The deal, according to Hwang, allowed Samsung in the mid-2000s to solidify its leadership position in the NAND flash memory business. This was when NAND flash started to show tech superiority to NOR flash, and at the same time leapfrog its processor development under the tech giant’s System LSI division.

On the other side of the deal, Apple gave birth to the iPod Nano series in 2005 with a more efficient music file storage system than its predecessors, and opened the doors to what was then considered a novel concept to the public: a smartphone.

The device, called the iPhone in 2007, came into being with Samsung’s application processors exclusively supplied to Apple.

Also, the negotiation here laid the cornerstone for Samsung’s supply deal of its flash-based storage, called solid-state drive, launched in 2010. Solid-state drives were mounted on Apple’s MacBook Air and iPad. Hwang attributed the products’ stylish design and lightness to the fact that Samsung’s solid-state drive was “thin and had high capacity with high-speed data reading and writing capability.”

“It became clear that flash memory was the core component in Apple’s ambitious smart kingdom.

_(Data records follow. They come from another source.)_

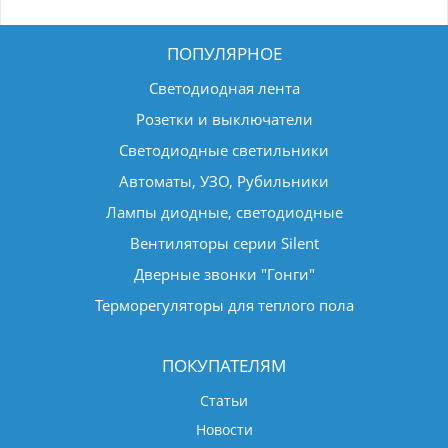
ПОПУЛЯРНОЕ
Светодиодная лента
Розетки и выключатели
Светодиодные светильники
Автоматы, УЗО, Рубильники
Лампы диодные, светодиодные
Вентиляторы серии Silent
Дверные звонки "Гонги"
Терморегуляторы для теплого пола
ПОКУПАТЕЛЯМ
Статьи
Новости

If (Jobs) had his clear vision, Samsung had the cutting-edge technology that Apple needed,” wrote Hwang.

This photo shows Hwang Chang-gyu, author of “Encounters with Great Minds,” giving Apple co-founder Steve Jobs the 60-nanometer 8-gigabit NAND flash wafer after their meeting in December 2004 in Cupertino, California. (Sigongsa)
This photo shows Hwang Chang-gyu, author of “Encounters with Great Minds,” giving Apple co-founder Steve Jobs the 60-nanometer 8-gigabit NAND flash wafer after their meeting in December 2004 in Cupertino, California. (Sigongsa)
Hwang’s negotiation with Apple counterparts including Jobs was one of the episodes featured in “Encounters with Great Minds.”

The book carries a detailed account of what Hwang saw and felt in his encounters with prominent entrepreneurs, including Jobs’ successor Tim Cook, Tesla Chief Executive Officer Elon Musk, Salesforce CEO Marc Benioff, as well as Hwang’s boss and late Samsung Chairman Lee Kun-hee.

Every business trip to the United States -- either as chief of Samsung Electronics chip division or as head of telco carrier KT -- were “weighed down by the constant need to develop diverse new products and technologies every year,” writes Hwang. “It was a lonely and solitary journey.”

The English version of Hwang’s memoir was published in March, a year after the book was released in Korean.

The book, both in Korean and English, is available at local bookstores.